# Problem description
Each line in the entries below that holds the string "lines" is to be listed.

# Input records
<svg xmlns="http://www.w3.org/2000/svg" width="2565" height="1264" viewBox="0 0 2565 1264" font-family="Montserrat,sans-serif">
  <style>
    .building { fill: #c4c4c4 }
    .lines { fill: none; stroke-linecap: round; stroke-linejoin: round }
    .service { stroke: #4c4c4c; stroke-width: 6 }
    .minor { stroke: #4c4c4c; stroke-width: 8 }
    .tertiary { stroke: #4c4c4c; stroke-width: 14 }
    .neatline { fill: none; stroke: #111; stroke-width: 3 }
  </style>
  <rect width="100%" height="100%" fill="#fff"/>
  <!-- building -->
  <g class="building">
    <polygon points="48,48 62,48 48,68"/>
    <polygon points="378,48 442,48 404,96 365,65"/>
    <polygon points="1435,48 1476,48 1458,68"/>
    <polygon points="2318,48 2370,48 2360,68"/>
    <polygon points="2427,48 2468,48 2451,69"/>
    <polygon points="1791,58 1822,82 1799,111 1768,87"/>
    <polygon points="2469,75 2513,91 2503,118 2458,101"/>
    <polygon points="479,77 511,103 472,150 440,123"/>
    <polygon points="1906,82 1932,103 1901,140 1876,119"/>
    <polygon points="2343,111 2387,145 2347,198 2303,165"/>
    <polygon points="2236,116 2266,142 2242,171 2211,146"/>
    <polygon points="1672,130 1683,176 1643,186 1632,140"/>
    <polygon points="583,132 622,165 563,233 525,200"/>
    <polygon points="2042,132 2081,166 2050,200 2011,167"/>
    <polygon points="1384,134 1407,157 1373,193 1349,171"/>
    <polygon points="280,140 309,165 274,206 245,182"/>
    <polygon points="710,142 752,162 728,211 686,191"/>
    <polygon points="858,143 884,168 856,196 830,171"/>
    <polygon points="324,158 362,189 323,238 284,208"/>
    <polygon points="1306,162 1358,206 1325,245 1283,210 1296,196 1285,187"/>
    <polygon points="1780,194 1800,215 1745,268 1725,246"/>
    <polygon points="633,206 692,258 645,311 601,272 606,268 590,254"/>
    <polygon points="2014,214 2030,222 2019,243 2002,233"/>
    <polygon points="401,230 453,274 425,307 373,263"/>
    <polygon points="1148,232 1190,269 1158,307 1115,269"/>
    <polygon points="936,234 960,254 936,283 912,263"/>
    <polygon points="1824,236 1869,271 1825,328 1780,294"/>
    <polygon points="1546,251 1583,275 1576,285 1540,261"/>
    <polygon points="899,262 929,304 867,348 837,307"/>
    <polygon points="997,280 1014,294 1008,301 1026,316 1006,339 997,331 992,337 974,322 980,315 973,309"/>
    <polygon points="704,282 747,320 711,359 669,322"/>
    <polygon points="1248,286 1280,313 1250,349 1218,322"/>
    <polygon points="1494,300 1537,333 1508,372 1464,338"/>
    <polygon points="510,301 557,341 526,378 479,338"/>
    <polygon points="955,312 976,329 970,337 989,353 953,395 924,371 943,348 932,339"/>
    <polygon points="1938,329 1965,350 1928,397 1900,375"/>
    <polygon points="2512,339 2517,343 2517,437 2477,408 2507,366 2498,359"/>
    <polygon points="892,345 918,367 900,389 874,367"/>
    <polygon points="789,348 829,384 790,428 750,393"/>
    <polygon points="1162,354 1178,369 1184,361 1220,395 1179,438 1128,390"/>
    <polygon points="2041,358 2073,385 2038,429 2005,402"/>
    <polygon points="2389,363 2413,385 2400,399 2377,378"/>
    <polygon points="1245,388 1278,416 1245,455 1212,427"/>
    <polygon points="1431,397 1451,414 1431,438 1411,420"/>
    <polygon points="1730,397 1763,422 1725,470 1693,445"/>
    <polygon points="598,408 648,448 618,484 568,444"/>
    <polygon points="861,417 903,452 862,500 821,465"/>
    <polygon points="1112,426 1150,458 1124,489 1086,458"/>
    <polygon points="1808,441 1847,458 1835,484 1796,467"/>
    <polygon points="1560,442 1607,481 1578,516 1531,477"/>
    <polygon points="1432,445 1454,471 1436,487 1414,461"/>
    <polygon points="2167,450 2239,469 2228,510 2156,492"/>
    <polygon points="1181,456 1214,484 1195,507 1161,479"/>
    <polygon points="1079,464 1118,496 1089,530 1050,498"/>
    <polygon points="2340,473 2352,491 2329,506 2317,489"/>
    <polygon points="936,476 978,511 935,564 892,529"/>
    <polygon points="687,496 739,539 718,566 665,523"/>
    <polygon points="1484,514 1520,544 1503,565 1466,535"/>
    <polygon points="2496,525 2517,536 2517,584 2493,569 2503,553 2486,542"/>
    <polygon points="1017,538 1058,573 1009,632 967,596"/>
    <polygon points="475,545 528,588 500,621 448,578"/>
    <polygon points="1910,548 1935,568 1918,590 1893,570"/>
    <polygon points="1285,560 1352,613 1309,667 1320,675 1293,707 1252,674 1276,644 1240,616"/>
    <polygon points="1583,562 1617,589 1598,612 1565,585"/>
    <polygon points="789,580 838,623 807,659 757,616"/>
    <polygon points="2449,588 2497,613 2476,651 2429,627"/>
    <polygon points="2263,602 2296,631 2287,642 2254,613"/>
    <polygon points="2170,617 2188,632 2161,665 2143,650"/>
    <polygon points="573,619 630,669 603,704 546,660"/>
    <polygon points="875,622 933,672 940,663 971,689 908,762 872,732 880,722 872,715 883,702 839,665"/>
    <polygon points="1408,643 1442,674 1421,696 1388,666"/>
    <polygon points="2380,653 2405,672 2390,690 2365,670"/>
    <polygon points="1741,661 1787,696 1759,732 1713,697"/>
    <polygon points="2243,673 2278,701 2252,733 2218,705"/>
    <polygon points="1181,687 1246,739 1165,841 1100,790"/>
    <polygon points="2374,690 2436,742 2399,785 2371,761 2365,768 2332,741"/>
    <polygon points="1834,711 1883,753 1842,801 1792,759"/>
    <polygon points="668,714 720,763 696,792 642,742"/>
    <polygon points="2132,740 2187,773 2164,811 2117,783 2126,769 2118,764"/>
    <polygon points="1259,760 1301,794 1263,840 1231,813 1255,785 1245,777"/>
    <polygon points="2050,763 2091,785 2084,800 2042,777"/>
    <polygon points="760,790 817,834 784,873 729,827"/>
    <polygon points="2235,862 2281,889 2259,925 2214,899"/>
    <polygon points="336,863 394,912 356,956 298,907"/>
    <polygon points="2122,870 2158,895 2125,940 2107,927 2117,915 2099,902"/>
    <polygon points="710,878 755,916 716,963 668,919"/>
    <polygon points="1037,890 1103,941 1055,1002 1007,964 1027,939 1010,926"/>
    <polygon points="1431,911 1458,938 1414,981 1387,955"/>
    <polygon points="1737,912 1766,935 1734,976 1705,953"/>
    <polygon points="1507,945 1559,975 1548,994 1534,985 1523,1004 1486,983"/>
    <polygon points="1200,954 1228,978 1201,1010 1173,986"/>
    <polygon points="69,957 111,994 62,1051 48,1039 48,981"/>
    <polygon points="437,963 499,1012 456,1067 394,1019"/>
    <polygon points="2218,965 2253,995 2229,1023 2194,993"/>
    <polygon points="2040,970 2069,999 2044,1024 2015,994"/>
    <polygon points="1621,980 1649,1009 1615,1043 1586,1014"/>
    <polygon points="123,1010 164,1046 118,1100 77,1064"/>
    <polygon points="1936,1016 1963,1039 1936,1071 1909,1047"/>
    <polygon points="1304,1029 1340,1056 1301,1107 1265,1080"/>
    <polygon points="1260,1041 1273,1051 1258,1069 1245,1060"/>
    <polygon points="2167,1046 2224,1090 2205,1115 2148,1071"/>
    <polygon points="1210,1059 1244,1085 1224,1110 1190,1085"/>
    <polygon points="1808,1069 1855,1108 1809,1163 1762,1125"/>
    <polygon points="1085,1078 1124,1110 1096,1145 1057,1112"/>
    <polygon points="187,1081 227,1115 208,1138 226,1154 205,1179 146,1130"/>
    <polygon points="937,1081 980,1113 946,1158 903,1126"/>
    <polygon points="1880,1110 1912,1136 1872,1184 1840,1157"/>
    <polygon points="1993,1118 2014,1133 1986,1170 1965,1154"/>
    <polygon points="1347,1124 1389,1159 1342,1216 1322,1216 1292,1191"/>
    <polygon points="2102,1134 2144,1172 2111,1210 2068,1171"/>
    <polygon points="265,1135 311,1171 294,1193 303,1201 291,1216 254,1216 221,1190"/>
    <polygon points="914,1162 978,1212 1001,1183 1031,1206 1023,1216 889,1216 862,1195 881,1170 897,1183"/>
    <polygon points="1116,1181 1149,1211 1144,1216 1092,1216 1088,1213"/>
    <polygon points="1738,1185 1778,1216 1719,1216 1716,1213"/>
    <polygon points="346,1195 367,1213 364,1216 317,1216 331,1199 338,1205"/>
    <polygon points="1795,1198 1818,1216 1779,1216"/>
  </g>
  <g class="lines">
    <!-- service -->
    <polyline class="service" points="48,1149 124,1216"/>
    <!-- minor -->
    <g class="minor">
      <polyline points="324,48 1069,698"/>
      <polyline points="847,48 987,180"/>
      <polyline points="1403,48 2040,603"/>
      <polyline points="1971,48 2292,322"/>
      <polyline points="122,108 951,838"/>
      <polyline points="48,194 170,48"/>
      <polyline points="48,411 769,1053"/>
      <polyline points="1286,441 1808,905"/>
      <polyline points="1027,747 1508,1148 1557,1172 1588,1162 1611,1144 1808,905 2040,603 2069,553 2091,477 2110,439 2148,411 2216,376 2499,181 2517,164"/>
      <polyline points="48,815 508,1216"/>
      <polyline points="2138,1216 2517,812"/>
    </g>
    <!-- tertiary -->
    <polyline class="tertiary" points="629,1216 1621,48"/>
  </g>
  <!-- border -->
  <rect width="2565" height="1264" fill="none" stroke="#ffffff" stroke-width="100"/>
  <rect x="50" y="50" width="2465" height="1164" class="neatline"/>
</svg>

# Response to the exercise
    .lines { fill: none; stroke-linecap: round; stroke-linejoin: round }
  <g class="lines">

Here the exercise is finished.